Cuando Fredd, con sus nueve años, rechaza la sonrisa de su médico, que intenta dar una ciudadanía naturalizada a su condición de transexual, de hecho rechaza la historia de la contención retórica de la transexualidad dentro de las taxonomías médicas tradicionales, y también rechaza ese intento reciente de traducir la retórica de la transexualidad en el lenguaje del hogar y de la pertenencia. Sin embargo, Fredd no rechaza la formulación popular de ser un «chico atrapado en un cuerpo de chica» y mantiene su fantasía de ser un hombre adulto, incluso cuando su cuerpo empieza a traicionarlo. Haríamos bien en trabajar en otras formulaciones de género y de cuerpo, de cuerpo correcto y de género correcto, para facilitar a chicos como Fredd, niños queer identificados con el otro género, futuros y cuerpos que sean habitables. Obviamente, la metáfora del cruce y de emigrar hacia el cuerpo correcto desde el cuerpo equivocado se limita meramente a dejar intacta la política de las identidades de género estables y, por ende, las jerarquías de género estables. El programa de la BBC obviaba preguntas más generales que se plantean sobre el tema de la transexualidad, al enfatizar las necesidades individuales de Fredd y su urgente deseo de ser un hombre. Cuando Fredd aparece conversando con otros hombres transexuales, el grupo en su conjunto expresa su deseo de ser simplemente chicos y hombres «normales», y de vivir como los demás sujetos varones. Ningún miembro del grupo expresó deseos homosexuales; todos esperaban vivir «vidas normales» en el futuro, una vez que estuviera completada su operación de reasignación de sexo.
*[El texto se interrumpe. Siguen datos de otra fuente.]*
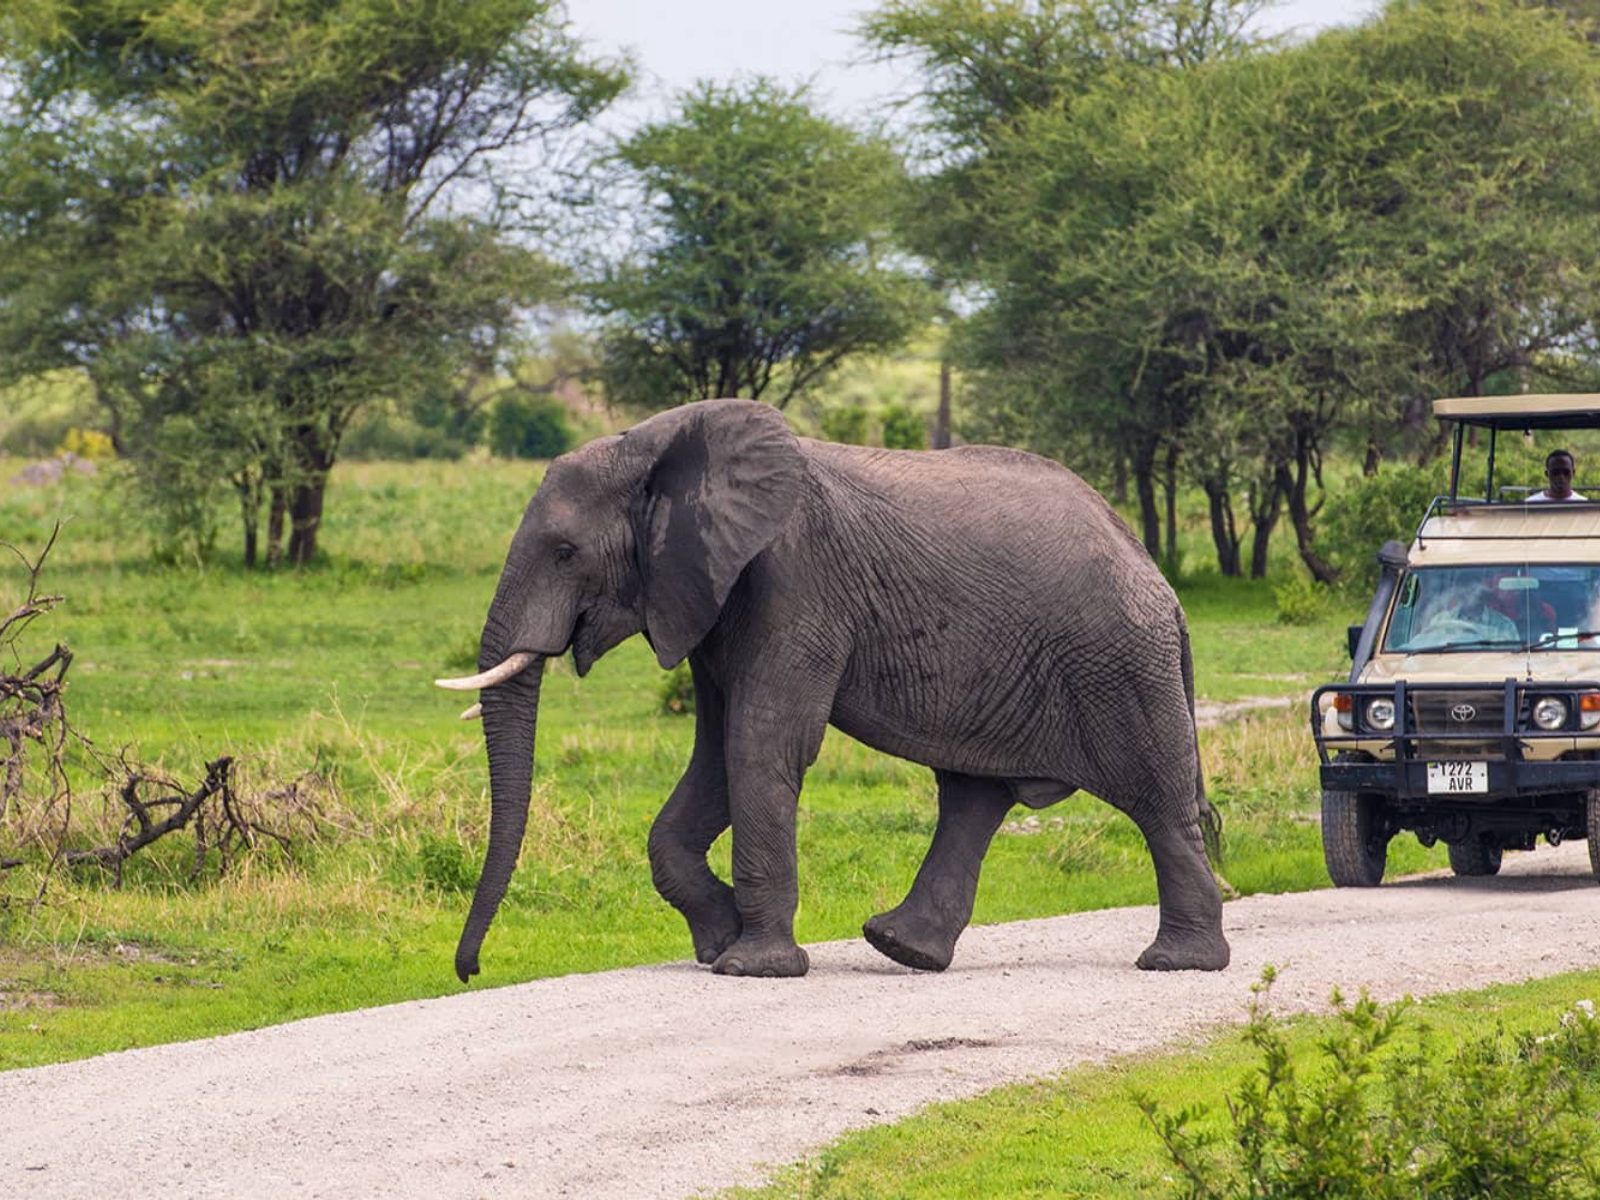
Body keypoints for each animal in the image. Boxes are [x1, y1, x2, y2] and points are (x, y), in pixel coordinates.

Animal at [441, 400, 1235, 979]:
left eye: (565, 552)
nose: (469, 971)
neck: (653, 445)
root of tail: (1158, 579)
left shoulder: (795, 583)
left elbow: (761, 746)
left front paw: (751, 969)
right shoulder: (709, 595)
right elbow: (716, 758)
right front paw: (717, 943)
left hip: (1121, 666)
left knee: (1156, 804)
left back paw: (1178, 964)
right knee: (974, 798)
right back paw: (902, 949)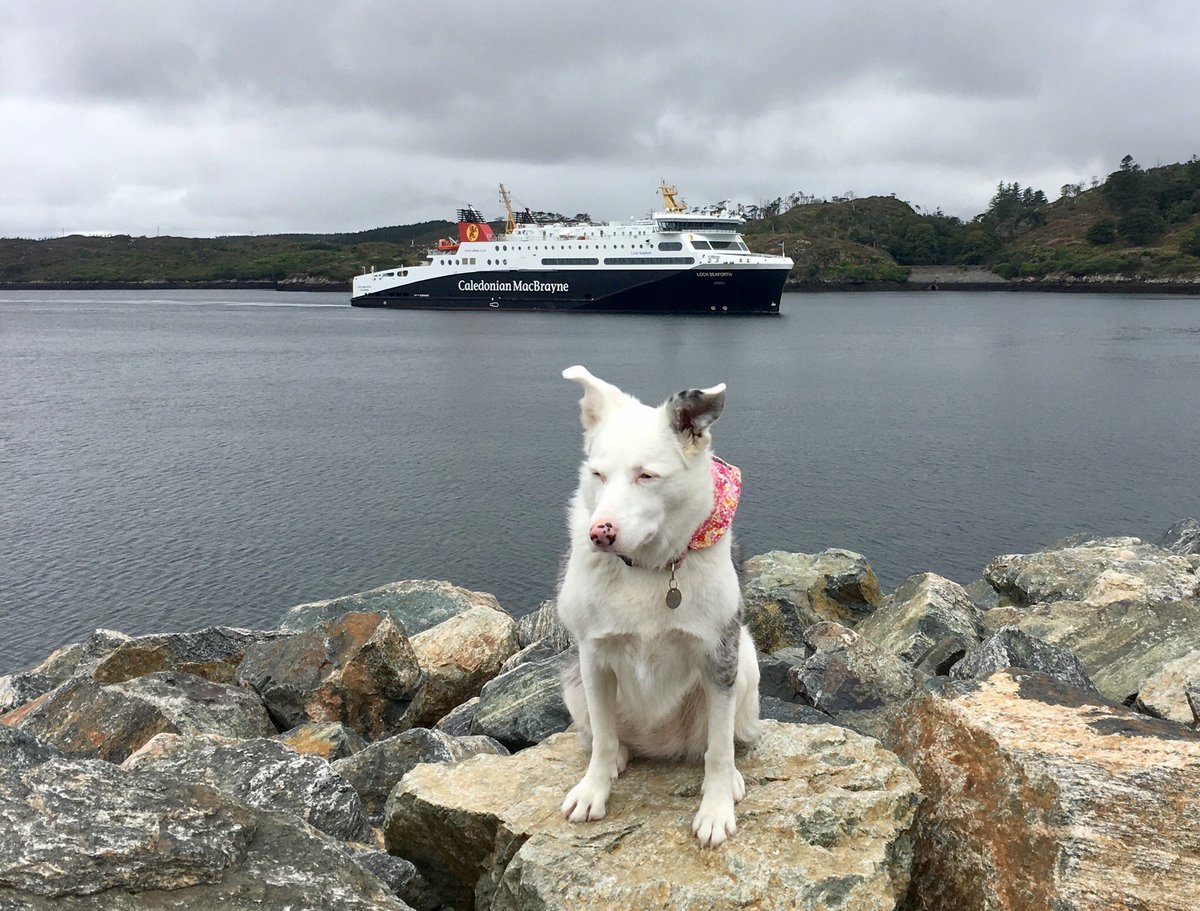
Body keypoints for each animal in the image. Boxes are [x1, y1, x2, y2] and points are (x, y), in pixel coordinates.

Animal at [552, 362, 758, 849]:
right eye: (597, 474)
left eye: (646, 476)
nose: (599, 533)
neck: (646, 569)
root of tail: (662, 744)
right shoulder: (592, 657)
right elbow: (603, 736)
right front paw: (593, 790)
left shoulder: (720, 655)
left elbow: (719, 751)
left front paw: (716, 808)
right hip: (571, 682)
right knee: (603, 735)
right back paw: (619, 758)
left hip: (748, 662)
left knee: (719, 742)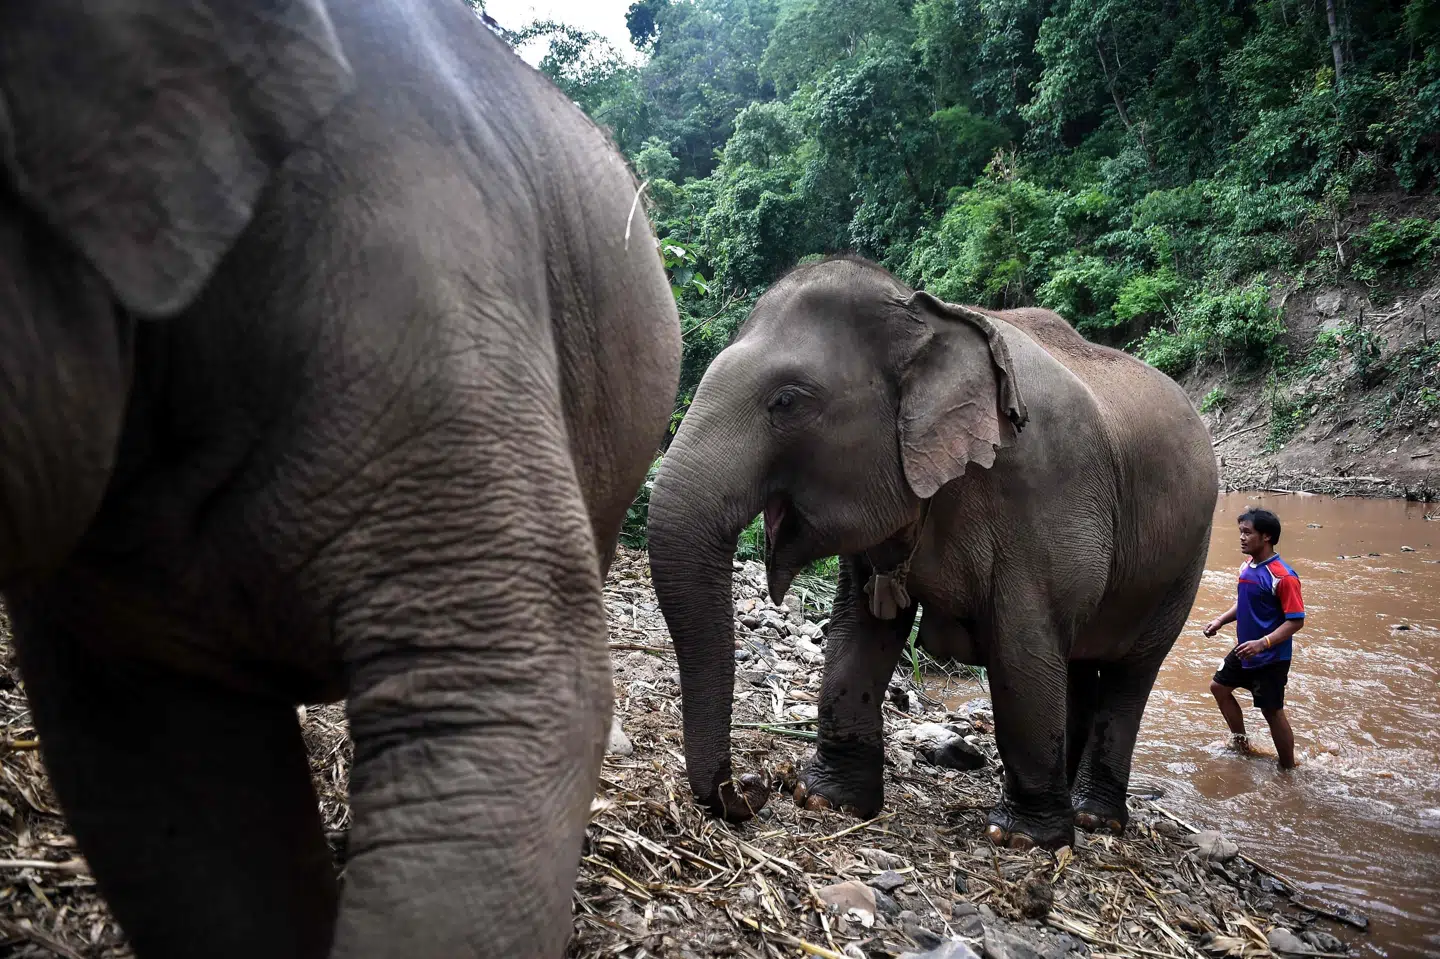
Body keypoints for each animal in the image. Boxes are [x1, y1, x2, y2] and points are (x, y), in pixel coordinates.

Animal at [648, 255, 1216, 850]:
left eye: (787, 401)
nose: (751, 790)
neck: (928, 316)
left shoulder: (1047, 494)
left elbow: (1022, 649)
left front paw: (1022, 838)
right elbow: (858, 630)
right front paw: (827, 799)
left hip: (1185, 563)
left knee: (1132, 674)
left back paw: (1092, 818)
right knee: (1082, 666)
En la actualidad, la transexualidad representa una red enormemente complicada de identificaciones y corporeidades y de fenómenos relativos al género, y no puede reducirse al testimonio de la angustia preadolescente de Fredd, o a la historia de la melancolía colonial de Jan Morris. Sin embargo, ahora que «lo transgénero» se ha convertido en un término reconocido popularmente para la identificación con el otro género, la política sexual del transgenerismo y del transexualismo debe ser considerada con mucho cuidado. Dado que la mayor parte de los debates que circulan actualmente son sobre la experiencia de la transexualidad de hombre a mujer, debemos considerar también la política del género de la transición de mujer a hombre. En este capítulo he intentado exponer que una adopción total de la retórica del hogar y de la migración de cierta práctica estética transexual, junto con el rechazo de una política queer de la frontera puede producir el extraño efecto de utilizar la retórica poscolonial para rescatar textos coloniales (como el de Morris) o de utilizar formulaciones de hogar y de esencia utilizadas por las feministas de color para reforzar la posición de los hombres transexuales blancos. Esta retórica asume, además, que la solución correcta para ese «cuerpo equivocado y doloroso». (Prosser) es deplazarse al cuerpo correcto, donde «lo correcto» puede fácilmente depender de ser blanco o de privilegios de clase, o del hecho de tener un nuevo género. Podríamos preguntarnos quién puede permitirse soñar con un cuerpo correcto. ¿Quién cree que tal cuerpo existe? Por último, mientras la migración, las fronteras y el hogar se sigan utilizando como figuras metafóricas en este discurso, las personas transexuales y transgénero que realmente sean ciudadanos de la frontera, o que realmente sean trabajadores sin papeles, o que realmente hayan emigrado de sus lugares de origen para nunca más volver permanecerán siempre fuera del discurso, invisibles y sin reconocimiento, habitando siempre el cuerpo equivocado.